La troïka et Ennahda, déjà incapables de répondre aux attentes des Tunisien-nes sur le plan économique et social (pour être juste, aucun gouvernement n’aurait pu, de toute façon, y répondre, mais les Tunisien-nes attendaient au moins des signes forts pour les remettre en confiance), n’ont rien fait, ou si peu, pour empêcher la spirale de la violence de s’incruster. Et surtout n’ont rien fait, quand cela était encore possible, pour désarmer et neutraliser les partisans de la violence et du terrorisme. Est-ce parce que ceux qui sont au pouvoir n’ont pas pris la mesure de la tâche, et surtout ont totalement négligé le sens de l’Etat ?

Alors, le Front populaire est l’ennemi à abattre ? Parce qu’il pousse le mouvement « Errahil » vers plus de désobéissance civile ? Et alors, en quoi cela est-il gênant ? Tant que cela reste dans un cadre pacifique et légal, cela relève de la simple liberté d’expression et de manifestation, que je sache ! Tant que cela reste dans le cadre de la dénonciation des nominations abusives et partisanes qui ont eu lieu dans l’administration et dans les services publics, et tant que cela permet d’instaurer une vie publique transparente, pourquoi donc s’en offusquer ? A condition toutefois de respecter les droits des personnes concernées, sans glisser dans la diffamation en les jetant tout bonnement en pâture, et que cela ne se transforme pas en tribunaux populaires ou en milices punitives qui se substitueraient à la justice ou à la loi. Et jusque-là, il n’y a pas photo : la violence se trouve d’un côté ! Et c’est l’opposition démocratique, la gauche et la société civile qui l’ont subie. A charge aussi à ceux qui les ont nommés de faire la preuve que ces nominations ne sont pas abusives et partisanes. Si ces deux dimensions (liberté d’expression d’une part, et non diffamation et respect des personnes de l’autre) sont respectées, alors la Tunisie peut s’enorgueillir du travail fait. Et les acteurs politiques et sociaux également !

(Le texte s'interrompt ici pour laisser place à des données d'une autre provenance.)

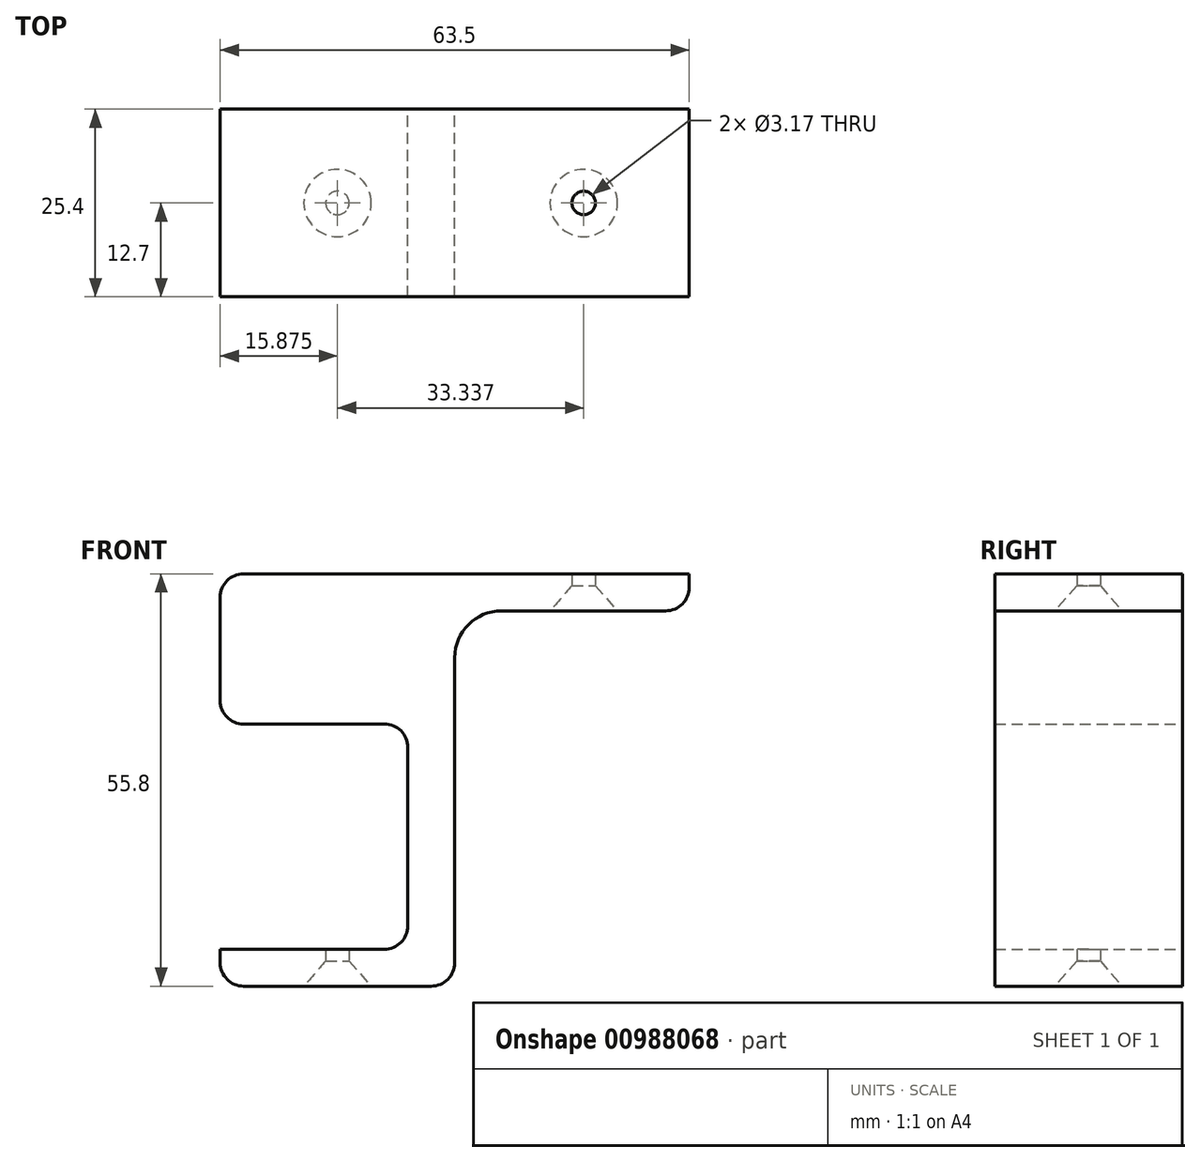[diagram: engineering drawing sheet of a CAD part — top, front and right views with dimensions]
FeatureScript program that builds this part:
annotation { "Feature Type Name" : "Feature", "Feature Type Description" : "" }
export const myFeature = defineFeature(function(context is Context, id is Id, definition is map)
    precondition{}
    {
        {
            var Q0;
            Q0=qCreatedBy(makeId("Front.planeOp"),FACE);
            var sketch = newSketch(context, id + "F0", { "sketchPlane" : qUnion([Q0])});
            skLineSegment(sketch, "E0", {"start": v(-25.4, -30.48) * mm, "end": v(-3.18, -30.48) * mm});
            skLineSegment(sketch, "E1", {"start": v(0, -27.3) * mm, "end": v(0, -3.17) * mm});
            skLineSegment(sketch, "E2", {"start": v(-3.18, 0) * mm, "end": v(-22.23, 0) * mm});
            skLineSegment(sketch, "E3", {"start": v(-25.4, 3.18) * mm, "end": v(-25.4, 17.15) * mm});
            skLineSegment(sketch, "E4", {"start": v(-22.22, 20.32) * mm, "end": v(38.1, 20.32) * mm});
            skLineSegment(sketch, "E5", {"start": v(38.1, 20.32) * mm, "end": v(38.1, 18.5) * mm});
            skLineSegment(sketch, "E6", {"start": v(34.92, 15.32) * mm, "end": v(12.7, 15.32) * mm});
            skLineSegment(sketch, "E7", {"start": v(6.35, 8.97) * mm, "end": v(6.35, -32.3) * mm});
            skLineSegment(sketch, "E8", {"start": v(3.18, -35.48) * mm, "end": v(-22.23, -35.48) * mm});
            skLineSegment(sketch, "E9", {"start": v(-25.4, -32.3) * mm, "end": v(-25.4, -30.48) * mm});
            skPoint(sketch, "E10.visualSharp", {"position": v(6.35, 15.32) * mm});
            skArc(sketch, "E10.filletArc", {"start": v(12.7, 15.32) * mm, "mid": v(8.2, 13.46) * mm, "end": v(6.35, 8.97) * mm});
            skPoint(sketch, "E11.visualSharp", {"position": v(0, 0) * mm});
            skArc(sketch, "E11.filletArc", {"start": v(0, -3.17) * mm, "mid": v(-0.93, -0.93) * mm, "end": v(-3.18, 0) * mm});
            skPoint(sketch, "E12.visualSharp", {"position": v(0, -30.48) * mm});
            skArc(sketch, "E12.filletArc", {"start": v(-3.18, -30.48) * mm, "mid": v(-0.93, -29.55) * mm, "end": v(0, -27.3) * mm});
            skPoint(sketch, "E13.visualSharp", {"position": v(-25.4, 20.32) * mm});
            skArc(sketch, "E13.filletArc", {"start": v(-22.22, 20.32) * mm, "mid": v(-24.47, 19.4) * mm, "end": v(-25.4, 17.15) * mm});
            skPoint(sketch, "E14.visualSharp", {"position": v(-25.4, 0) * mm});
            skArc(sketch, "E14.filletArc", {"start": v(-25.4, 3.17) * mm, "mid": v(-24.47, 0.93) * mm, "end": v(-22.23, 0) * mm});
            skPoint(sketch, "E15.visualSharp", {"position": v(-25.4, -35.48) * mm});
            skArc(sketch, "E15.filletArc", {"start": v(-25.4, -32.3) * mm, "mid": v(-24.47, -34.55) * mm, "end": v(-22.23, -35.48) * mm});
            skPoint(sketch, "E16.visualSharp", {"position": v(6.35, -35.48) * mm});
            skArc(sketch, "E16.filletArc", {"start": v(3.18, -35.48) * mm, "mid": v(5.42, -34.55) * mm, "end": v(6.35, -32.3) * mm});
            skPoint(sketch, "E17.visualSharp", {"position": v(38.1, 15.32) * mm});
            skArc(sketch, "E17.filletArc", {"start": v(34.92, 15.32) * mm, "mid": v(37.17, 16.25) * mm, "end": v(38.1, 18.5) * mm});
            skSolve(sketch);
        }
        {
            var Q0;
            Q0 = qSketchRegion(id + "F0", true);
            extrude(context, id + "F1", {"entities" : qUnion([Q0]), "endBound" : BoundingType.SYMMETRIC, "depth" : 25.4 * mm, "offsetDistance" : 25.4 * mm});
        }
        {
            var Q0;
            Q0=makeQuery(id+"F1.opExtrude","SWEPT_FACE",FACE,{"disambiguationData":[OSD([sQuery(id+"F0.wireOp",EDGE,"E8")])]});
            var sketch = newSketch(context, id + "F2", { "sketchPlane" : qUnion([Q0])});
            skPoint(sketch, "E18", {"position": v(-9.52, 0) * mm});
            skSolve(sketch);
        }
        {
            var Q0;
            Q0=makeQuery(id+"F1.opExtrude","SWEPT_FACE",FACE,{"disambiguationData":[OSD([sQuery(id+"F0.wireOp",EDGE,"E6")])]});
            var sketch = newSketch(context, id + "F3", { "sketchPlane" : qUnion([Q0])});
            skPoint(sketch, "E19", {"position": v(23.81, 0) * mm});
            skSolve(sketch);
        }
        {
            var Q0;
            Q0=sQuery(id+"F3.wireOp",VERTEX,"E19");
            var Q1;
            Q1=sQuery(id+"F2.wireOp",VERTEX,"E18");
            var Q2;
            Q2=makeQuery(id+"F1.opExtrude","SWEPT_BODY",BODY,{"disambiguationData":[OSD([sQuery(id+"F0.wireOp",EDGE,"E0"),sQuery(id+"F0.wireOp",EDGE,"E1"),sQuery(id+"F0.wireOp",EDGE,"E2"),sQuery(id+"F0.wireOp",EDGE,"E3"),sQuery(id+"F0.wireOp",EDGE,"E4"),sQuery(id+"F0.wireOp",EDGE,"E5"),sQuery(id+"F0.wireOp",EDGE,"E6"),sQuery(id+"F0.wireOp",EDGE,"E7"),sQuery(id+"F0.wireOp",EDGE,"E8"),sQuery(id+"F0.wireOp",EDGE,"E9"),sQuery(id+"F0.wireOp",EDGE,"E10.filletArc"),sQuery(id+"F0.wireOp",EDGE,"E11.filletArc"),sQuery(id+"F0.wireOp",EDGE,"E12.filletArc"),sQuery(id+"F0.wireOp",EDGE,"E13.filletArc"),sQuery(id+"F0.wireOp",EDGE,"E14.filletArc"),sQuery(id+"F0.wireOp",EDGE,"E15.filletArc"),sQuery(id+"F0.wireOp",EDGE,"E16.filletArc"),sQuery(id+"F0.wireOp",EDGE,"E17.filletArc")])]});
            hole(context, id + "F4", {"style" : HoleStyle.C_SINK, "endStyle" : HoleEndStyle.BLIND, "holeDiameter" : 3.17 * mm, "cSinkDiameter" : 9.12 * mm, "cSinkAngle" : 82 * degree, "majorDiameter" : 6.35 * mm, "holeDepth" : 25.4 * mm, "isTappedThrough" : true, "tappedDepth" : 3.5 * mm, "tapClearance" : 3, "locations" : qUnion([Q0, Q1]), "scope" : qUnion([Q2])});
        }
    });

Alors, le Front populaire est l’ennemi à abattre ? Que nous réservent les jours et semaines à venir ? Politiquement s’entend évidemment ! Car pour le reste, le prix du sang a déjà donné : Chokri Belaïd et Mohamed Brahmi sont encore dans les mémoires.

[1] Faut-il rappeler que la légitimité procède de l’autorité que reconnaissent et accordent aux élus aussi bien ceux qui leur ont donné leurs suffrages que, au-delà, une majorité du peuple. Or c’est justement le problème de la troïka et d’Ennahda, qui ont dilapidé la légitimité que leur a accordé le million et demi d’électeurs qui ont voté pour eux. Et même si une grande partie des Tunisien-nes considèrent que l’ANC garde encore une certaine légalité, elle ne le fait que par sagesse et consensus, et non en raison d’une prétendue légalité. Dans une démocratie, on n’élit pas une assemblée sans lui fixer une limite dans le temps.